● 짧은 과제
아래 항목 전체에서 "max-width"를 모두 "min-width"로 바꾼 뒤 나머지는 그대로 둔 채 다시 적으세요.

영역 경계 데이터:
○ ○ ○ ○ ○

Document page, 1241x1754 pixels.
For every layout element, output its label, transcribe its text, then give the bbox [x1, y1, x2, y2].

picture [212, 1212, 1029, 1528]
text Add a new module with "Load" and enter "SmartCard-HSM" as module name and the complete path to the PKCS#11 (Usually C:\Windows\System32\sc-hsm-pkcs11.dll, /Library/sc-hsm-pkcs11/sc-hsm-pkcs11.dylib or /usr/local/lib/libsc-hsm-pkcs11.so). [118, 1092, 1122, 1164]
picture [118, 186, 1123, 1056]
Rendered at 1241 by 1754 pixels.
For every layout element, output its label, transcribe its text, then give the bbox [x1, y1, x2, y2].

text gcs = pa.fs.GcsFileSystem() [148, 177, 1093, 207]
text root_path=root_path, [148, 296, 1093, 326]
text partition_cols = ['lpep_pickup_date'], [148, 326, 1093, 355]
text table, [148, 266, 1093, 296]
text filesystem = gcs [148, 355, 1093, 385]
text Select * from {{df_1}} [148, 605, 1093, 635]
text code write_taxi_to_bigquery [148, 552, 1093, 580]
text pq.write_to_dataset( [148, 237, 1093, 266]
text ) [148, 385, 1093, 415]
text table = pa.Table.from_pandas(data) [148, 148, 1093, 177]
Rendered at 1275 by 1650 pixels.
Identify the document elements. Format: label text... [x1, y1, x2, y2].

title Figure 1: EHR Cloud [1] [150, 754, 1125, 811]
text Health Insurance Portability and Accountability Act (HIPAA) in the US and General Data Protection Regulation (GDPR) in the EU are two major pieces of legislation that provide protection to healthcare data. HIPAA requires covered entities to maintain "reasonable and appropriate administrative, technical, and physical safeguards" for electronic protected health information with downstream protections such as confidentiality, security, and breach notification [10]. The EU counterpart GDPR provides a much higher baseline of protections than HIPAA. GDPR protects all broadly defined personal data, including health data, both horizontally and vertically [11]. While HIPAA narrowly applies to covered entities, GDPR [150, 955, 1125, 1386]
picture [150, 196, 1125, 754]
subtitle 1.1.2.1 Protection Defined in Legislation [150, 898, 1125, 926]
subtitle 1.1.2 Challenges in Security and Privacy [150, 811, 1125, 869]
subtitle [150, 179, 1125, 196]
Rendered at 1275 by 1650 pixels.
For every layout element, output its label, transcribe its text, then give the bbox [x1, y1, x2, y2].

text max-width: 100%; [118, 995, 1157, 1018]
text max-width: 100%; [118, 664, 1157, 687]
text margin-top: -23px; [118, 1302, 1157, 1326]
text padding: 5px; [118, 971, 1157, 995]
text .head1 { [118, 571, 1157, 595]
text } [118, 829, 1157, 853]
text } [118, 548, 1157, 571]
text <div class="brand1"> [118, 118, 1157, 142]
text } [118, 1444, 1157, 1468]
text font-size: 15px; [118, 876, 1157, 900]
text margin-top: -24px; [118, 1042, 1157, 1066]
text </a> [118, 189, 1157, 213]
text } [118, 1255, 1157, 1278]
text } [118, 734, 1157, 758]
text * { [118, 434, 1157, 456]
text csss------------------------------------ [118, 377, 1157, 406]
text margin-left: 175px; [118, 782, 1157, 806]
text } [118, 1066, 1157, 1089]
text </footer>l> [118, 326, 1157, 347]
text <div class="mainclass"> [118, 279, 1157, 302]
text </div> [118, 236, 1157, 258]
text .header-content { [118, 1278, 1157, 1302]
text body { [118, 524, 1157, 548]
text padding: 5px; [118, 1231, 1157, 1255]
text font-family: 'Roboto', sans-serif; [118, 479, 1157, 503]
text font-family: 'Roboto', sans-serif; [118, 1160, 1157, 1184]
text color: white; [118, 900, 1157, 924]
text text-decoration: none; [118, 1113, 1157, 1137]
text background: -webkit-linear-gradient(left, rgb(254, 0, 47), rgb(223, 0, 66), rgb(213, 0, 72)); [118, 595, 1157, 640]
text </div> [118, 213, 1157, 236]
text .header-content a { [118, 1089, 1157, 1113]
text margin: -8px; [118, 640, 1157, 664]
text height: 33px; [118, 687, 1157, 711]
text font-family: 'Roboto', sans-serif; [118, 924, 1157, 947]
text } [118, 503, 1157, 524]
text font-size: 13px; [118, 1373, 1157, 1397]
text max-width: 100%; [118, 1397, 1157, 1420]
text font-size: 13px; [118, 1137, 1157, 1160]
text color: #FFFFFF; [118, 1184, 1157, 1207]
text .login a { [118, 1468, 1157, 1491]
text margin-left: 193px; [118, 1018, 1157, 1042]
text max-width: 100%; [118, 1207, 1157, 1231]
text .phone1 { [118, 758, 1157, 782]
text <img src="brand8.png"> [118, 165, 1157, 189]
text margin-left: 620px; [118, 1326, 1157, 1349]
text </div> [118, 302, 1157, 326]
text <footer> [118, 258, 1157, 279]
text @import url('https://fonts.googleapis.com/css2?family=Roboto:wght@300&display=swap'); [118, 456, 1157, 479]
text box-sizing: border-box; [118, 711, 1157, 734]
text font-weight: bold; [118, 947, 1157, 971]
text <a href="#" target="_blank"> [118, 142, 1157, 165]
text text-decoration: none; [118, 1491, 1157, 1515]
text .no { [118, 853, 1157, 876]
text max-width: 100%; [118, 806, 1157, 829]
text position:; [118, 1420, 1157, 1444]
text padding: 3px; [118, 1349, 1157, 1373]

○ ○ ○ ○ ○

● 출력
Document page, 1241x1754 pixels.
For every layout element, output its label, transcribe its text, then give the bbox [x1, y1, x2, y2].

picture [212, 1212, 1029, 1528]
text Add a new module with "Load" and enter "SmartCard-HSM" as module name and the complete path to the PKCS#11 (Usually C:\Windows\System32\sc-hsm-pkcs11.dll, /Library/sc-hsm-pkcs11/sc-hsm-pkcs11.dylib or /usr/local/lib/libsc-hsm-pkcs11.so). [118, 1092, 1122, 1164]
picture [118, 186, 1123, 1056]
Rendered at 1241 by 1754 pixels.
For every layout element, output its label, transcribe its text, then give the bbox [x1, y1, x2, y2].

text gcs = pa.fs.GcsFileSystem() [148, 177, 1093, 207]
text root_path=root_path, [148, 296, 1093, 326]
text partition_cols = ['lpep_pickup_date'], [148, 326, 1093, 355]
text table, [148, 266, 1093, 296]
text filesystem = gcs [148, 355, 1093, 385]
text Select * from {{df_1}} [148, 605, 1093, 635]
text code write_taxi_to_bigquery [148, 552, 1093, 580]
text pq.write_to_dataset( [148, 237, 1093, 266]
text ) [148, 385, 1093, 415]
text table = pa.Table.from_pandas(data) [148, 148, 1093, 177]
Rendered at 1275 by 1650 pixels.
Identify the document elements. Format: label text... [x1, y1, x2, y2].

title Figure 1: EHR Cloud [1] [150, 754, 1125, 811]
text Health Insurance Portability and Accountability Act (HIPAA) in the US and General Data Protection Regulation (GDPR) in the EU are two major pieces of legislation that provide protection to healthcare data. HIPAA requires covered entities to maintain "reasonable and appropriate administrative, technical, and physical safeguards" for electronic protected health information with downstream protections such as confidentiality, security, and breach notification [10]. The EU counterpart GDPR provides a much higher baseline of protections than HIPAA. GDPR protects all broadly defined personal data, including health data, both horizontally and vertically [11]. While HIPAA narrowly applies to covered entities, GDPR [150, 955, 1125, 1386]
picture [150, 196, 1125, 754]
subtitle 1.1.2.1 Protection Defined in Legislation [150, 898, 1125, 926]
subtitle 1.1.2 Challenges in Security and Privacy [150, 811, 1125, 869]
subtitle [150, 179, 1125, 196]
Rendered at 1275 by 1650 pixels.
For every layout element, output its label, transcribe its text, then give the bbox [x1, y1, x2, y2].

text min-width: 100%; [118, 995, 1157, 1018]
text min-width: 100%; [118, 664, 1157, 687]
text margin-top: -23px; [118, 1302, 1157, 1326]
text padding: 5px; [118, 971, 1157, 995]
text .head1 { [118, 571, 1157, 595]
text } [118, 829, 1157, 853]
text } [118, 548, 1157, 571]
text <div class="brand1"> [118, 118, 1157, 142]
text } [118, 1444, 1157, 1468]
text font-size: 15px; [118, 876, 1157, 900]
text margin-top: -24px; [118, 1042, 1157, 1066]
text </a> [118, 189, 1157, 213]
text } [118, 1255, 1157, 1278]
text } [118, 734, 1157, 758]
text * { [118, 434, 1157, 456]
text csss------------------------------------ [118, 377, 1157, 406]
text margin-left: 175px; [118, 782, 1157, 806]
text } [118, 1066, 1157, 1089]
text </footer>l> [118, 326, 1157, 347]
text <div class="mainclass"> [118, 279, 1157, 302]
text </div> [118, 236, 1157, 258]
text .header-content { [118, 1278, 1157, 1302]
text body { [118, 524, 1157, 548]
text padding: 5px; [118, 1231, 1157, 1255]
text font-family: 'Roboto', sans-serif; [118, 479, 1157, 503]
text font-family: 'Roboto', sans-serif; [118, 1160, 1157, 1184]
text color: white; [118, 900, 1157, 924]
text text-decoration: none; [118, 1113, 1157, 1137]
text background: -webkit-linear-gradient(left, rgb(254, 0, 47), rgb(223, 0, 66), rgb(213, 0, 72)); [118, 595, 1157, 640]
text </div> [118, 213, 1157, 236]
text .header-content a { [118, 1089, 1157, 1113]
text margin: -8px; [118, 640, 1157, 664]
text height: 33px; [118, 687, 1157, 711]
text font-family: 'Roboto', sans-serif; [118, 924, 1157, 947]
text } [118, 503, 1157, 524]
text font-size: 13px; [118, 1373, 1157, 1397]
text min-width: 100%; [118, 1397, 1157, 1420]
text font-size: 13px; [118, 1137, 1157, 1160]
text color: #FFFFFF; [118, 1184, 1157, 1207]
text .login a { [118, 1468, 1157, 1491]
text margin-left: 193px; [118, 1018, 1157, 1042]
text min-width: 100%; [118, 1207, 1157, 1231]
text .phone1 { [118, 758, 1157, 782]
text <img src="brand8.png"> [118, 165, 1157, 189]
text margin-left: 620px; [118, 1326, 1157, 1349]
text </div> [118, 302, 1157, 326]
text <footer> [118, 258, 1157, 279]
text @import url('https://fonts.googleapis.com/css2?family=Roboto:wght@300&display=swap'); [118, 456, 1157, 479]
text box-sizing: border-box; [118, 711, 1157, 734]
text font-weight: bold; [118, 947, 1157, 971]
text <a href="#" target="_blank"> [118, 142, 1157, 165]
text text-decoration: none; [118, 1491, 1157, 1515]
text .no { [118, 853, 1157, 876]
text min-width: 100%; [118, 806, 1157, 829]
text position:; [118, 1420, 1157, 1444]
text padding: 3px; [118, 1349, 1157, 1373]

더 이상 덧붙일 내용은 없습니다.